● WHAT IS BEING ASKED: Copy out all lines from the material that contain the string "girl".

*** Begin section ***

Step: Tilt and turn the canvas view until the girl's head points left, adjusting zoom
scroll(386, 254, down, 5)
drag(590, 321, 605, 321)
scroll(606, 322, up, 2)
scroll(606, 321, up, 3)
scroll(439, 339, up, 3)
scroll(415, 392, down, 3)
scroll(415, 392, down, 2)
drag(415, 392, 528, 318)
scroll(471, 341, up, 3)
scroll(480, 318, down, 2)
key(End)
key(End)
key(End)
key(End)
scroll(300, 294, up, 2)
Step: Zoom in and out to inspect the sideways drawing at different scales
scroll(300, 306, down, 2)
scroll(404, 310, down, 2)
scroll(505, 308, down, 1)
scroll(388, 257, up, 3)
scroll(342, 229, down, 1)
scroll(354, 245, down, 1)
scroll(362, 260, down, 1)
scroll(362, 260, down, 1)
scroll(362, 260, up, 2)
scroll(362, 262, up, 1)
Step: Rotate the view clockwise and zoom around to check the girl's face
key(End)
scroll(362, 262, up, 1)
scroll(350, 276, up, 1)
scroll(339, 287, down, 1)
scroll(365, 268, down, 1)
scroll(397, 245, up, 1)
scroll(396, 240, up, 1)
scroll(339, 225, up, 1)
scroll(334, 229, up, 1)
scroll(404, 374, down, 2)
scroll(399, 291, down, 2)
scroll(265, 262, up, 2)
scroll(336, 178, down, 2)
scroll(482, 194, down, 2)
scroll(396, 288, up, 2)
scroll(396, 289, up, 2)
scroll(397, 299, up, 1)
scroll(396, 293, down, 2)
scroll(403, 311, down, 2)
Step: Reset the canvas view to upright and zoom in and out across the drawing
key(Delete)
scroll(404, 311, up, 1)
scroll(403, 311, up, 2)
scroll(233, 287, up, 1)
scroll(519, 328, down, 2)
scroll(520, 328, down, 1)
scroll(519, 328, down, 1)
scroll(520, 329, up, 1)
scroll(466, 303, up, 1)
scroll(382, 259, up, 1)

*** End section ***

● ANSWER BOX:
Step: Tilt and turn the canvas view until the girl's head points left, adjusting zoom
Step: Rotate the view clockwise and zoom around to check the girl's face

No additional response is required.